Respect that everyone seeks connection differently.

Just because you’re a textrovert doesn’t mean that your friends and family are, too. Because of different communication preferences, your personal etiquette standards may not match your friend’s or family member’s — and Jeffrey Hall, Ph.D., an assistant professor of communication studies at the University of Kansas, says you should be flexible about what you consider to be impolite. Many people, he explains, see texting as a tool to get things done, rather than as a tool to foster community. So if you haven’t already, figure out what kind of texter your friend is: the kind who texts for purpose, or for fun.

If the problem — and your insecurity — persists, be direct about what you’re noticing.
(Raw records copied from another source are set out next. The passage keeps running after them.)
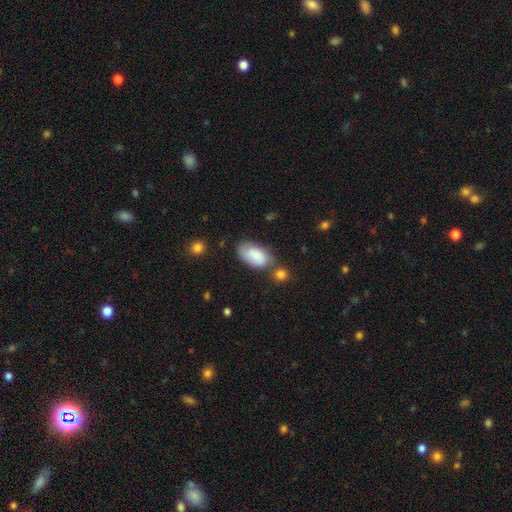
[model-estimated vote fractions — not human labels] Morphology: type=smooth (74%); roundness=in between (94%); merging=none (50%).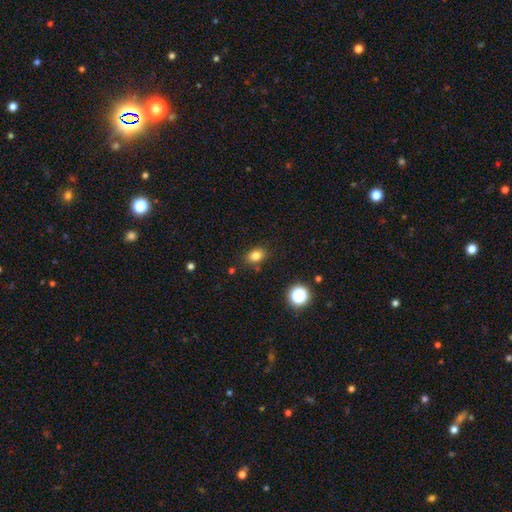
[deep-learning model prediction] This appears to be a smooth galaxy with no disk features (81%) that is in between round and cigar-shaped (69%). Merging: none (82%).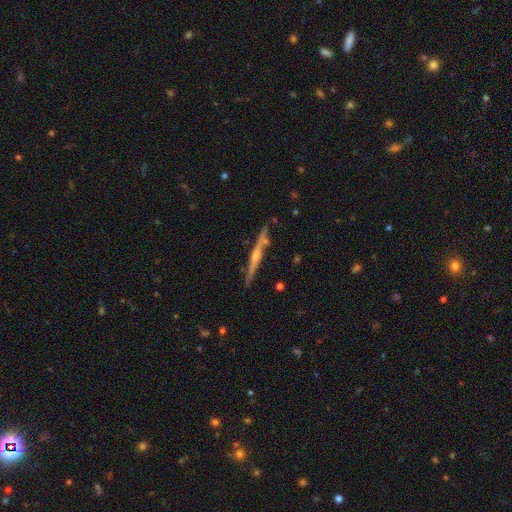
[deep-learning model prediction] featured or disk 75%, smooth 19%, star or artifact 6%. Down the decision tree: edge-on disk — yes (97%); edge-on bulge — rounded (72%); merging — none (82%).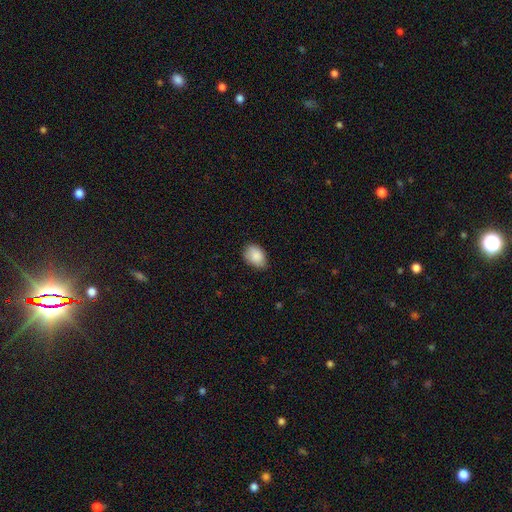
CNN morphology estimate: smooth 88%, star or artifact 7%, featured or disk 5%. Down the decision tree: how rounded — in between (82%); merging — none (72%).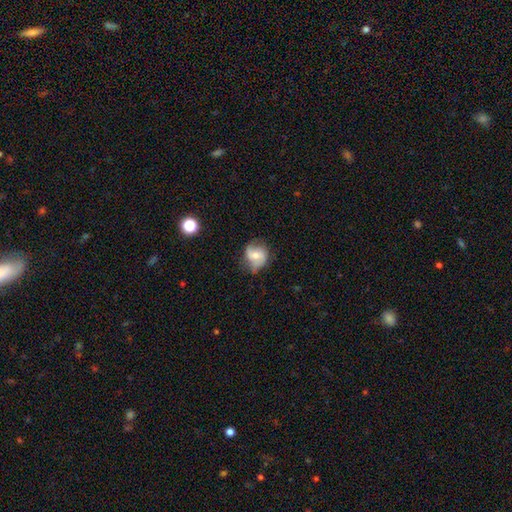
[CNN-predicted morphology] Q: Smooth or featured?
A: featured or disk (53%); runner-up: smooth (39%)
Q: Edge-on disk?
A: no (97%); runner-up: yes (3%)
Q: Bar?
A: no (45%); runner-up: weak (39%)
Q: Spiral arms?
A: yes (82%); runner-up: no (18%)
Q: Bulge size?
A: moderate (53%); runner-up: small (39%)
Q: Merging?
A: none (60%); runner-up: minor disturbance (28%)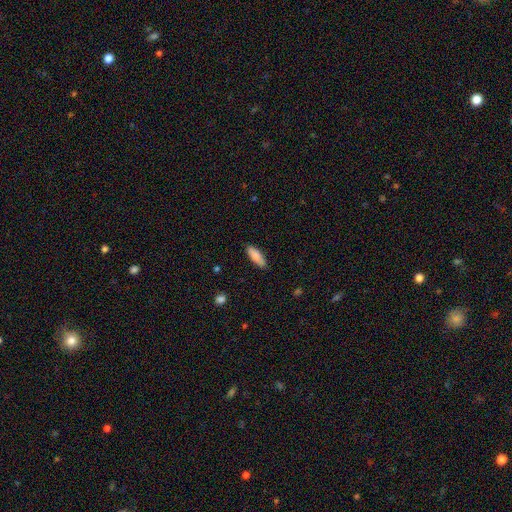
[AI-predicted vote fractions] A smooth galaxy with no disk features (84%) that is in between round and cigar-shaped (60%). Merging: none (84%).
If a friend consistently ignores your texts, and it continues to bother you, be compassionately direct with them about how you’re feeling. Julie Albright, Ph.D., a digital sociologist at the University of Southern California and author of forthcoming book Left to Their Own Devices: How Digital Natives are Reshaping the American, advises us to try to have the conversation in person. You’ll be able to better read a person’s body language and discern what’s going on. She suggests asking a straightforward question, like, “I noticed that you haven’t been replying to my texts anymore like you used to. Has something changed between us?” If you’re unable to talk in person, then sending them this note via text, ironically, works too.